Q-Bank Breakdown: Fat-soluble vitamins (A, D, E, K) — Why Every Answer Choice Matters
Tag: Biochemistry > Vitamins & Cofactors
Fat-soluble vitamins (A, D, E, K) show up everywhere on Step exams because they combine biochemistry + physiology + classic clinical presentations. In Q-bank questions, the correct answer is often easy—but the distractors are designed to test whether you understand the entire cluster: absorption, storage, toxicity, deficiency syndromes, and associations with malabsorption.
Clinical Vignette (Q-Bank Style)
A 58-year-old man with chronic pancreatitis presents with easy bruising, bleeding gums after brushing, and several months of greasy, foul-smelling stools. He reports unintentional weight loss. Physical exam shows scattered ecchymoses. Labs reveal prolonged PT/INR with normal platelet count. After giving a specific vitamin, his coagulation studies improve within 24–48 hours.

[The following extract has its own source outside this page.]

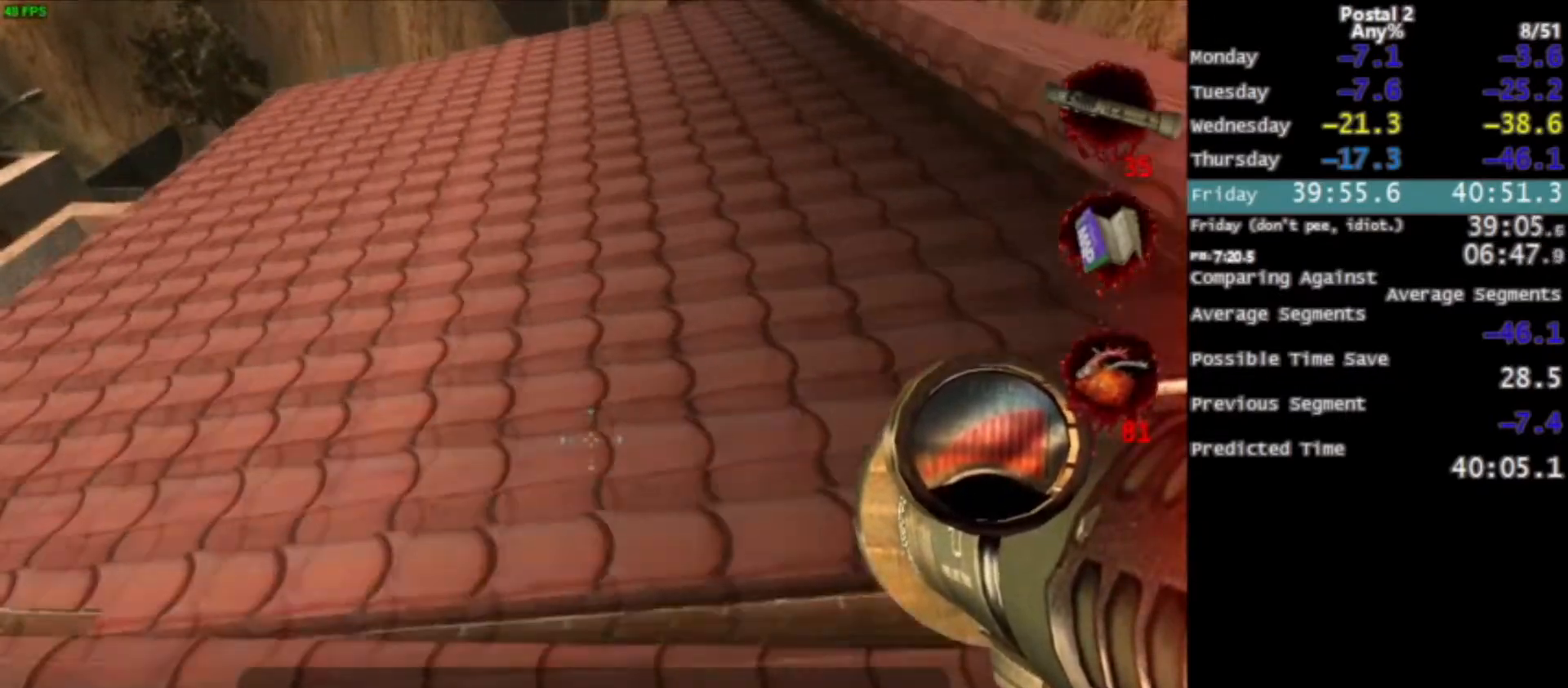
{"keys": ["d", "w"], "mouse": [], "events": [[133, "d", "down"], [333, "d", "up"], [500, "d", "down"]]}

Question: Which vitamin deficiency is most likely responsible for this patient’s abnormal coagulation studies?
Answer choices:
- A. Vitamin A
- B. Vitamin D
- C. Vitamin E
- D. Vitamin K
- E. Vitamin B12
Step-by-Step: Identify the Key Clues
What stands out?
- Steatorrhea (greasy stools) → fat malabsorption
- Chronic pancreatitis → impaired pancreatic enzymes → impaired fat digestion/absorption
- Prolonged PT/INR → problem with extrinsic pathway or vitamin K–dependent clotting factors
- Rapid improvement after supplementation → consistent with vitamin K repletion
Correct Answer: D. Vitamin K
Why Vitamin K fits best
Vitamin K is required for γ-carboxylation of glutamate residues on several coagulation-related proteins, enabling them to bind calcium and function properly.
Vitamin K–dependent proteins (“1972”):
- Factors II, VII, IX, X
- Proteins C and S
Classic lab pattern:
- ↑ PT/INR first (Factor VII has the shortest half-life)
High-yield associations:
- Fat malabsorption (pancreatic insufficiency, cholestasis, celiac disease, CF)

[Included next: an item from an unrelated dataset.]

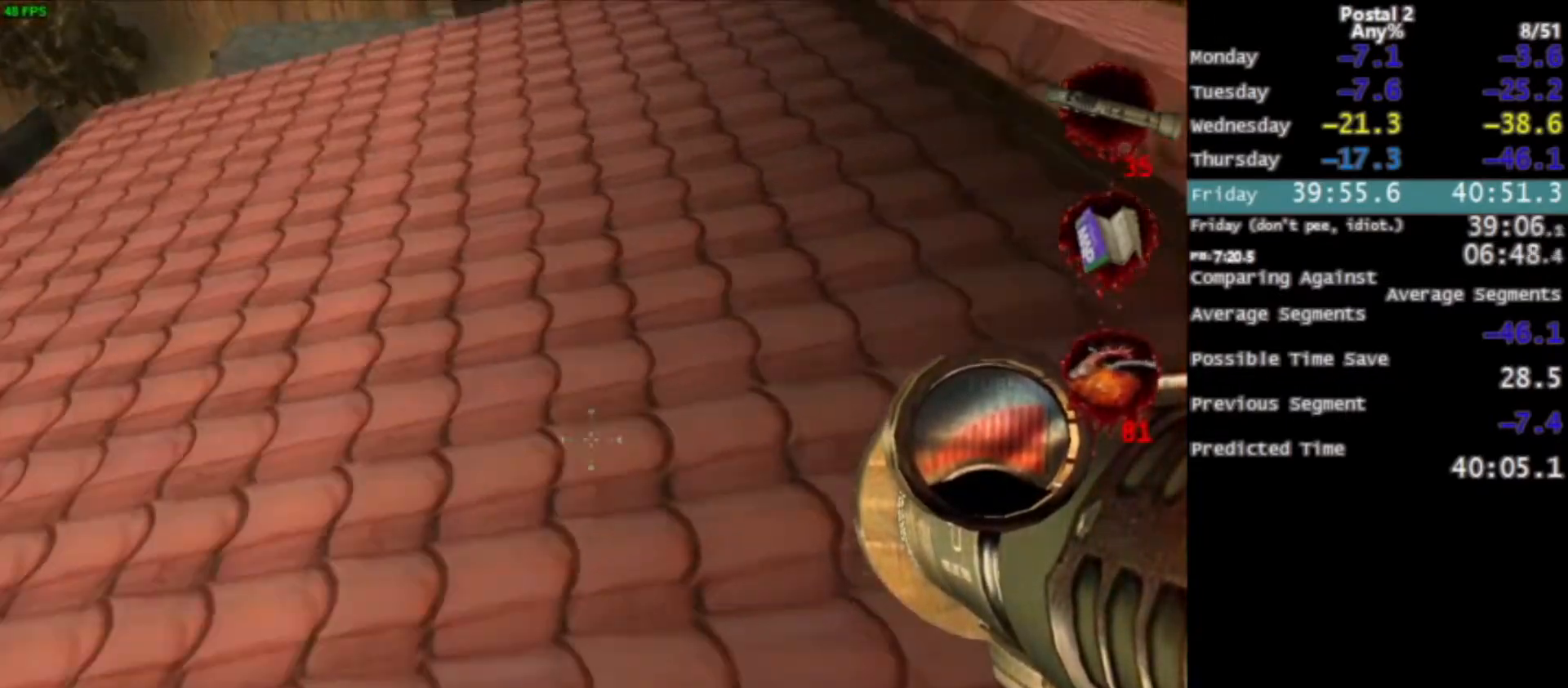
{"keys": ["w"], "mouse": [], "events": [[167, "d", "up"]]}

- Broad-spectrum antibiotics (wipe out gut flora → ↓ vitamin K production)
- Newborns (sterile gut + low vitamin K in breast milk) → hemorrhagic disease of the newborn
Mechanism hook:
Vitamin K is a cofactor for γ-glutamyl carboxylase. Warfarin inhibits vitamin K epoxide reductase, blocking regeneration of active vitamin K.
Why Each Distractor Is Wrong (and What It’s Testing)
A. Vitamin A
What it’s for:
- Vision (retinal), epithelial differentiation, immune function
Deficiency:
- Night blindness
- Xerophthalmia, Bitot spots
- Increased infection risk
Toxicity (very testable):
- Teratogenicity
- Pseudotumor cerebri (↑ ICP, headache)
- Hepatotoxicity, alopecia, dry skin
Why it’s not the answer here:
- Vitamin A deficiency does not prolong PT/INR or cause rapid correction of coagulopathy.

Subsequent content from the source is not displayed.